Advanced: MajorityVotingStrategyForMath generates multiple independent answers and selects the most common one — useful for math and reasoning tasks where the correct answer should appear frequently across independent samples.
from mellea import start_session
from mellea.stdlib.sampling.majority_voting import MajorityVotingStrategyForMath

strategy = MajorityVotingStrategyForMath(number_of_samples=5)

m = start_session()
result = m.instruct(
    "What is 17 × 23?",
    strategy=strategy,
    return_sampling_results=True,
)
print(str(result.result))
# Output will vary — LLM responses depend on model and temperature.
# Expected: 391
Note: MajorityVotingStrategyForMath is designed for numeric math expressions (it normalises and compares parsed values). MBRDRougeLStrategy uses ROUGE-L scoring for text tasks — pass number_of_samples to control how many independent generations are compared. Neither is exported from mellea.stdlib.sampling directly — import from mellea.stdlib.sampling.majority_voting.

Other built-in strategies

Two additional strategies are exported from mellea.stdlib.sampling: RepairTemplateStrategy — like RejectionSamplingStrategy but appends validation failure reasons to a copy of the original instruction rather than retrying from a clean state. Use this when you want the repair prompt to include the full original instruction plus a “what went wrong” addendum:
from mellea import start_session
from mellea.stdlib.requirements import req, simple_validate
from mellea.stdlib.sampling import RepairTemplateStrategy

m = start_session()
result = m.instruct(
    "List three fruits, one per line.",
    requirements=[
        req(
            "Must contain exactly three lines.",
            validation_fn=simple_validate(
                lambda x: (len(x.strip().splitlines()) == 3, "Not exactly three lines.")
            ),
        )
    ],
    strategy=RepairTemplateStrategy(loop_budget=3),
)
print(str(result))
# Output will vary — LLM responses depend on model and temperature.
MultiTurnStrategy — multi-turn repair that adds validation failures as a new chat turn rather than rewriting the original instruction. The model sees its previous attempt in the context and is asked to revise it. Use with ChatContext for agentic repair loops:
from mellea import start_session
from mellea.stdlib.context import ChatContext
from mellea.stdlib.requirements import req, simple_validate
from mellea.stdlib.sampling import MultiTurnStrategy

m = start_session(ctx=ChatContext())
result = m.instruct(
    "List three fruits, one per line.",
    requirements=[
        req(
            "Must contain exactly three lines.",
            validation_fn=simple_validate(
                lambda x: (len(x.strip().splitlines()) == 3, "Not exactly three lines.")
            ),
        )
    ],
    strategy=MultiTurnStrategy(loop_budget=3),
)
print(str(result))
# Output will vary — LLM responses depend on model and temperature.
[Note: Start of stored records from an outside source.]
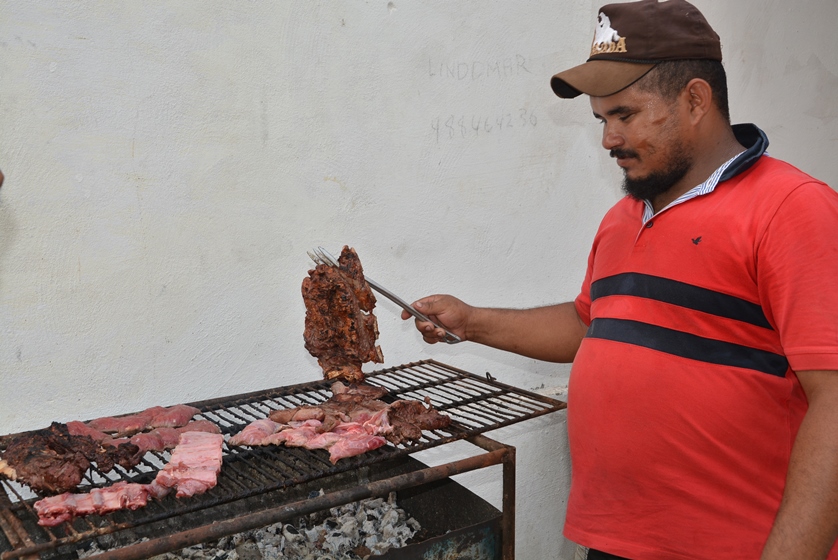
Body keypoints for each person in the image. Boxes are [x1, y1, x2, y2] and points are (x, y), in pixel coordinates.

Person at [402, 1, 838, 558]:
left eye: (625, 115)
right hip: (615, 541)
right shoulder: (624, 217)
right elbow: (590, 324)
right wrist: (471, 322)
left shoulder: (792, 210)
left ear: (696, 100)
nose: (609, 139)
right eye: (601, 120)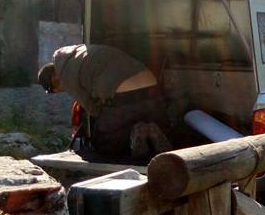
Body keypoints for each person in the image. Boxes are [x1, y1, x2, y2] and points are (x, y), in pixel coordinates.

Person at [38, 43, 172, 160]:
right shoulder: (78, 52)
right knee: (144, 116)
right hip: (152, 88)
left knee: (103, 139)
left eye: (53, 90)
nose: (60, 91)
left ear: (53, 79)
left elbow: (92, 108)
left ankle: (138, 132)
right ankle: (153, 131)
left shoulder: (65, 74)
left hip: (124, 95)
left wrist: (100, 120)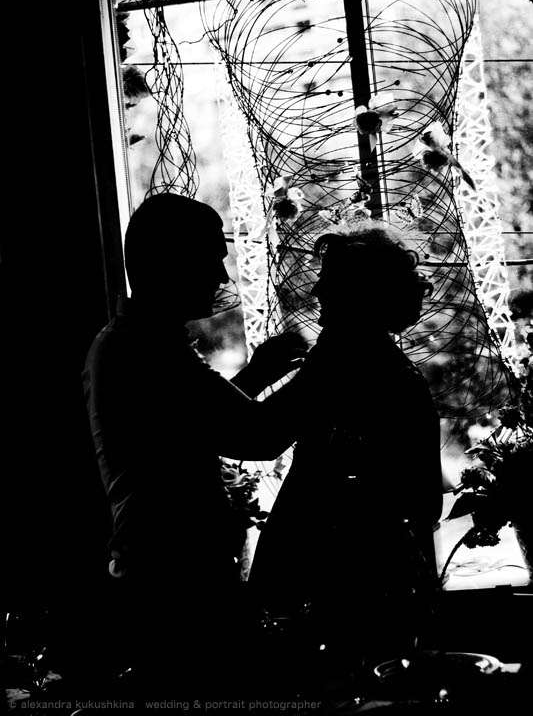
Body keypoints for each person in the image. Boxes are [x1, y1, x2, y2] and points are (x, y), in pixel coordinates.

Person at [83, 193, 307, 698]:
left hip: (160, 571)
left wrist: (259, 375)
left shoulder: (130, 343)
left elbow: (185, 426)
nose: (221, 277)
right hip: (176, 582)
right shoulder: (148, 351)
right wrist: (335, 367)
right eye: (211, 260)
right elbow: (257, 436)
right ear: (171, 264)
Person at [249, 223, 443, 689]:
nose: (316, 290)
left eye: (328, 280)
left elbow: (260, 437)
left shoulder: (343, 360)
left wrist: (257, 374)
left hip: (339, 581)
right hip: (380, 575)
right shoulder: (384, 362)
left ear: (357, 293)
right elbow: (425, 503)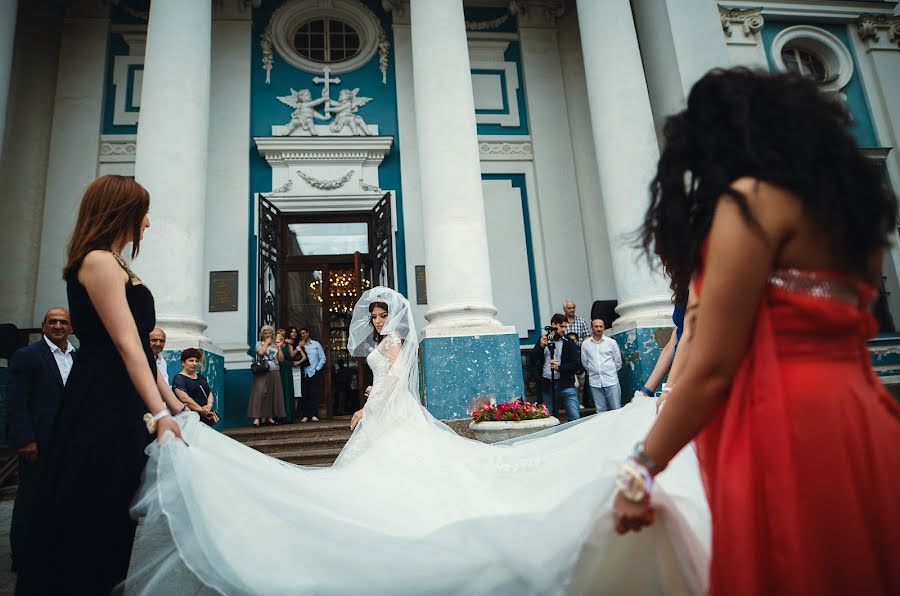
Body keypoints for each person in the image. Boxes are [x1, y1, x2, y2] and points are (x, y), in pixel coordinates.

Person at [121, 286, 711, 594]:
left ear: (391, 318)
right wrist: (363, 407)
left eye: (381, 315)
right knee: (372, 477)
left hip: (391, 414)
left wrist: (364, 409)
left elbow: (395, 381)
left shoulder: (399, 345)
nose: (376, 322)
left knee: (395, 475)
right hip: (380, 413)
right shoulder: (381, 341)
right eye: (373, 316)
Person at [613, 68, 900, 595]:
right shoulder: (856, 211)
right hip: (864, 414)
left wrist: (641, 467)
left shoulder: (752, 201)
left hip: (784, 422)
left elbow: (712, 369)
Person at [15, 175, 185, 595]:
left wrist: (172, 403)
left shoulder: (115, 263)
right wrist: (161, 413)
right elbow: (126, 345)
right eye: (142, 212)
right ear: (121, 211)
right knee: (94, 513)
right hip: (101, 405)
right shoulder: (98, 261)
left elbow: (144, 351)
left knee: (114, 515)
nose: (147, 223)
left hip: (122, 401)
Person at [7, 307, 73, 574]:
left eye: (63, 322)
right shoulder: (27, 356)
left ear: (71, 327)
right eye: (52, 321)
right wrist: (25, 439)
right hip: (38, 442)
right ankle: (22, 557)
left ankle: (55, 550)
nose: (58, 326)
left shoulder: (77, 358)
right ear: (43, 325)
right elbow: (16, 403)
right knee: (30, 499)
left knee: (61, 498)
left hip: (68, 444)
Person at [529, 313, 580, 421]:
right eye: (562, 326)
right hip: (547, 383)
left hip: (566, 383)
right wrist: (541, 347)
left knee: (574, 416)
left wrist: (559, 367)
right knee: (549, 417)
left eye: (566, 327)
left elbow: (576, 364)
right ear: (553, 325)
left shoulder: (569, 342)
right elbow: (533, 359)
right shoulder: (543, 339)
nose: (564, 329)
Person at [581, 318, 623, 413]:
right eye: (596, 326)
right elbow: (585, 362)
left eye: (601, 326)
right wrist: (594, 370)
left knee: (616, 408)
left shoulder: (611, 342)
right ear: (591, 328)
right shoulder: (586, 344)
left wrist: (610, 371)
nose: (599, 329)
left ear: (604, 327)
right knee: (600, 410)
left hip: (611, 380)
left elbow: (618, 361)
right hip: (595, 381)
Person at [247, 325, 286, 427]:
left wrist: (279, 347)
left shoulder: (275, 345)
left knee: (272, 394)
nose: (267, 335)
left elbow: (281, 359)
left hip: (275, 370)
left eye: (269, 333)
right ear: (262, 334)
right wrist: (267, 343)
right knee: (260, 393)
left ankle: (269, 417)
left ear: (272, 334)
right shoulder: (259, 343)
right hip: (263, 371)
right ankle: (256, 418)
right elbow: (260, 352)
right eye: (265, 333)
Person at [172, 348, 217, 427]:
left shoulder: (200, 376)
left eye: (196, 361)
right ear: (183, 362)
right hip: (191, 417)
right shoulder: (179, 378)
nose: (194, 363)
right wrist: (202, 410)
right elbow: (185, 399)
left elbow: (209, 392)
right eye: (191, 360)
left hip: (207, 415)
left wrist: (209, 406)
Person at [299, 326, 325, 422]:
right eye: (301, 334)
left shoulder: (316, 344)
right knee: (305, 394)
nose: (303, 335)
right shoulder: (300, 345)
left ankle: (314, 414)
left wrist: (317, 369)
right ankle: (306, 415)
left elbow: (322, 357)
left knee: (314, 393)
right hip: (304, 373)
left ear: (308, 333)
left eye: (304, 333)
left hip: (314, 372)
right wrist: (300, 347)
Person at [276, 328, 296, 422]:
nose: (281, 337)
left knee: (288, 389)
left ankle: (290, 416)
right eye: (279, 335)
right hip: (278, 368)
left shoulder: (289, 345)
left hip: (287, 368)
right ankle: (280, 416)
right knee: (279, 391)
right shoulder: (275, 346)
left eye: (283, 335)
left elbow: (292, 355)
Building a custom strategy

Extend BaseSamplingStrategy to implement your own repair logic. You must implement two static methods:
  • repair(old_ctx, new_ctx, past_actions, past_results, past_val) — returns a (Component, Context) tuple for the next generation attempt.
  • select_from_failure(sampled_actions, sampled_results, sampled_val) — returns the index of the best result when the budget is exhausted with no success.
from mellea.stdlib.sampling import BaseSamplingStrategy
from mellea.core import Component, Context, ModelOutputThunk, ValidationResult
from mellea.stdlib.requirements import Requirement


class MyStrategy(BaseSamplingStrategy):
    @staticmethod
    def repair(old_ctx, new_ctx, past_actions, past_results, past_val):
        # Return the original action and context unchanged — equivalent to
        # plain rejection sampling.
        return past_actions[-1], old_ctx

    @staticmethod
    def select_from_failure(sampled_actions, sampled_results, sampled_val):
        # Return the last attempt as the fallback.
        return len(sampled_results) - 1
Pass your custom strategy to instruct() just like the built-in ones:
from mellea import start_session

m = start_session()
result = m.instruct(
    "Describe a tree in one sentence.",
    strategy=MyStrategy(loop_budget=2),
)
print(str(result))
# Output will vary — LLM responses depend on model and temperature.